══ MATERIAL FOR THE TASK ══
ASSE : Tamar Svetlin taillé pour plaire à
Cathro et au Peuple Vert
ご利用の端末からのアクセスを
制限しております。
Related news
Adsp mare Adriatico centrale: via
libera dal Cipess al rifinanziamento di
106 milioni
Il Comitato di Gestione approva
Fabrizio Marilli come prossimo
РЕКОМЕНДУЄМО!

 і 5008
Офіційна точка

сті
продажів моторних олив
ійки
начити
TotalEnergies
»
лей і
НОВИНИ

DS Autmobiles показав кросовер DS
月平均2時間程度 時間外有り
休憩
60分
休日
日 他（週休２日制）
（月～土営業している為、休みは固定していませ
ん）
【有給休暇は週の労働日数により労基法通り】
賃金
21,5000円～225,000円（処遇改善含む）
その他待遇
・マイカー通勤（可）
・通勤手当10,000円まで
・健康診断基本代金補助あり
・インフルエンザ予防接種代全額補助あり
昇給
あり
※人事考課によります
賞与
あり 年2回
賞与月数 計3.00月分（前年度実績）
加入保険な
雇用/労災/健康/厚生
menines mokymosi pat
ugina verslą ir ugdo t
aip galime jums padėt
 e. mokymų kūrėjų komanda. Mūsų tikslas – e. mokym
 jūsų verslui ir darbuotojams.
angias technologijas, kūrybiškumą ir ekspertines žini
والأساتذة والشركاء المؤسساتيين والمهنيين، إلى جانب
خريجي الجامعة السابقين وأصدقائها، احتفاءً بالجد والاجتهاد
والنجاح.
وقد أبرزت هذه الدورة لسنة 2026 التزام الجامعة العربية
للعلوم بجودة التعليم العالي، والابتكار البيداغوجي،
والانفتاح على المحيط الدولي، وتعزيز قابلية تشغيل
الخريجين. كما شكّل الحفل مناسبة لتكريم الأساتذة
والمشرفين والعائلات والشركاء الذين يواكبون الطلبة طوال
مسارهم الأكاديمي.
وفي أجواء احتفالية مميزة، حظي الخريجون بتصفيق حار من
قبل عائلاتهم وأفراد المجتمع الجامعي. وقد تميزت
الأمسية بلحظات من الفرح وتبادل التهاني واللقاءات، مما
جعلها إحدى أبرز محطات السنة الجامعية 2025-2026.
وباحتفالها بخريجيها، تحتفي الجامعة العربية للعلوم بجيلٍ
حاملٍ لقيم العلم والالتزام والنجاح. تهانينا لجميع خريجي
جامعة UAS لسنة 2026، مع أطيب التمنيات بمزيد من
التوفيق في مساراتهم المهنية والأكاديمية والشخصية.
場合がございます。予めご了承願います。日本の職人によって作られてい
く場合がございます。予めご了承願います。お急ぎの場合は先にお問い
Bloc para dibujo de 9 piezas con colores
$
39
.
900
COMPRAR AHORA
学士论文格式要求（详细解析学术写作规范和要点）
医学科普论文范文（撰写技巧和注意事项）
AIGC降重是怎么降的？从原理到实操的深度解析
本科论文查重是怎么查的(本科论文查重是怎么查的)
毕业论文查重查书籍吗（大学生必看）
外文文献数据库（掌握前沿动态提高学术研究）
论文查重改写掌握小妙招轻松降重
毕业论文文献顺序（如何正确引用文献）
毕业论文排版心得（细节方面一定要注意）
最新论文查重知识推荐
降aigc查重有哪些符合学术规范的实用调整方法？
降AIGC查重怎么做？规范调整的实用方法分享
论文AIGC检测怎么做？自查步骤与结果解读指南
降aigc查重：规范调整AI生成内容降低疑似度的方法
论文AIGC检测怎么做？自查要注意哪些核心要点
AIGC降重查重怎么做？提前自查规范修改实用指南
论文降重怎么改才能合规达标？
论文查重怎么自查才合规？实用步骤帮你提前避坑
═══
ABOUT THIS TASK -> Output every line of the data above without changing any of it.

ANSWER FOR THE TASK ->
ASSE : Tamar Svetlin taillé pour plaire à
Cathro et au Peuple Vert
ご利用の端末からのアクセスを
制限しております。
Related news
Adsp mare Adriatico centrale: via
libera dal Cipess al rifinanziamento di
106 milioni
Il Comitato di Gestione approva
Fabrizio Marilli come prossimo
РЕКОМЕНДУЄМО!

 і 5008
Офіційна точка

сті
продажів моторних олив
ійки
начити
TotalEnergies
»
лей і
НОВИНИ

DS Autmobiles показав кросовер DS
月平均2時間程度 時間外有り
休憩
60分
休日
日 他（週休２日制）
（月～土営業している為、休みは固定していませ
ん）
【有給休暇は週の労働日数により労基法通り】
賃金
21,5000円～225,000円（処遇改善含む）
その他待遇
・マイカー通勤（可）
・通勤手当10,000円まで
・健康診断基本代金補助あり
・インフルエンザ予防接種代全額補助あり
昇給
あり
※人事考課によります
賞与
あり 年2回
賞与月数 計3.00月分（前年度実績）
加入保険な
雇用/労災/健康/厚生
menines mokymosi pat
ugina verslą ir ugdo t
aip galime jums padėt
 e. mokymų kūrėjų komanda. Mūsų tikslas – e. mokym
 jūsų verslui ir darbuotojams.
angias technologijas, kūrybiškumą ir ekspertines žini
والأساتذة والشركاء المؤسساتيين والمهنيين، إلى جانب
خريجي الجامعة السابقين وأصدقائها، احتفاءً بالجد والاجتهاد
والنجاح.
وقد أبرزت هذه الدورة لسنة 2026 التزام الجامعة العربية
للعلوم بجودة التعليم العالي، والابتكار البيداغوجي،
والانفتاح على المحيط الدولي، وتعزيز قابلية تشغيل
الخريجين. كما شكّل الحفل مناسبة لتكريم الأساتذة
والمشرفين والعائلات والشركاء الذين يواكبون الطلبة طوال
مسارهم الأكاديمي.
وفي أجواء احتفالية مميزة، حظي الخريجون بتصفيق حار من
قبل عائلاتهم وأفراد المجتمع الجامعي. وقد تميزت
الأمسية بلحظات من الفرح وتبادل التهاني واللقاءات، مما
جعلها إحدى أبرز محطات السنة الجامعية 2025-2026.
وباحتفالها بخريجيها، تحتفي الجامعة العربية للعلوم بجيلٍ
حاملٍ لقيم العلم والالتزام والنجاح. تهانينا لجميع خريجي
جامعة UAS لسنة 2026، مع أطيب التمنيات بمزيد من
التوفيق في مساراتهم المهنية والأكاديمية والشخصية.
場合がございます。予めご了承願います。日本の職人によって作られてい
く場合がございます。予めご了承願います。お急ぎの場合は先にお問い
Bloc para dibujo de 9 piezas con colores
$
39
.
900
COMPRAR AHORA
学士论文格式要求（详细解析学术写作规范和要点）
医学科普论文范文（撰写技巧和注意事项）
AIGC降重是怎么降的？从原理到实操的深度解析
本科论文查重是怎么查的(本科论文查重是怎么查的)
毕业论文查重查书籍吗（大学生必看）
外文文献数据库（掌握前沿动态提高学术研究）
论文查重改写掌握小妙招轻松降重
毕业论文文献顺序（如何正确引用文献）
毕业论文排版心得（细节方面一定要注意）
最新论文查重知识推荐
降aigc查重有哪些符合学术规范的实用调整方法？
降AIGC查重怎么做？规范调整的实用方法分享
论文AIGC检测怎么做？自查步骤与结果解读指南
降aigc查重：规范调整AI生成内容降低疑似度的方法
论文AIGC检测怎么做？自查要注意哪些核心要点
AIGC降重查重怎么做？提前自查规范修改实用指南
论文降重怎么改才能合规达标？
论文查重怎么自查才合规？实用步骤帮你提前避坑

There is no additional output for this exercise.